= RECORDS FOR THIS TASK =
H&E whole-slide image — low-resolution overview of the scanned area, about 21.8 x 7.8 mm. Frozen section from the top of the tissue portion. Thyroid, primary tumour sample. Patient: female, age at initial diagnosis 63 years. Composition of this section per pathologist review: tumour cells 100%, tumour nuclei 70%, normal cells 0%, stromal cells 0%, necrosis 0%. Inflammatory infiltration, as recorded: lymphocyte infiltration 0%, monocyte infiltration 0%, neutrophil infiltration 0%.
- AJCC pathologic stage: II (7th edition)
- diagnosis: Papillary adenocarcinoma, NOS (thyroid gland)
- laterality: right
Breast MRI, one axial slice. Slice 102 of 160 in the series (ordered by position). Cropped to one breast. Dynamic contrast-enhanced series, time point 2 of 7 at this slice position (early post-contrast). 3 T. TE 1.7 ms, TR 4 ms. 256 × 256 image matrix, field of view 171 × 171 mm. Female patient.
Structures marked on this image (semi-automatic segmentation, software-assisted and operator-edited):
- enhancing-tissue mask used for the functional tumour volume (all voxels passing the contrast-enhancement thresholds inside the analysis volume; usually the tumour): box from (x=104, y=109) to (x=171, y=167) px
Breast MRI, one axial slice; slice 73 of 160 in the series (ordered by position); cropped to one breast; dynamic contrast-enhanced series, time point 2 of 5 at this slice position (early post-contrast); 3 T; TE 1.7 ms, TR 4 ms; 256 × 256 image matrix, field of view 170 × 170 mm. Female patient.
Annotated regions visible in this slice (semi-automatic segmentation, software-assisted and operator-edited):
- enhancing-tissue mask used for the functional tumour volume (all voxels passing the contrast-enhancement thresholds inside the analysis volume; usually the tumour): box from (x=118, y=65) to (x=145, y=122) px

= WHAT NEEDS TO BE DONE =
Where the word "functional" appears in a line of the entries, copy that line.

= PROBLEM SOLUTION =
- enhancing-tissue mask used for the functional tumour volume (all voxels passing the contrast-enhancement thresholds inside the analysis volume; usually the tumour): box from (x=104, y=109) to (x=171, y=167) px
- enhancing-tissue mask used for the functional tumour volume (all voxels passing the contrast-enhancement thresholds inside the analysis volume; usually the tumour): box from (x=118, y=65) to (x=145, y=122) px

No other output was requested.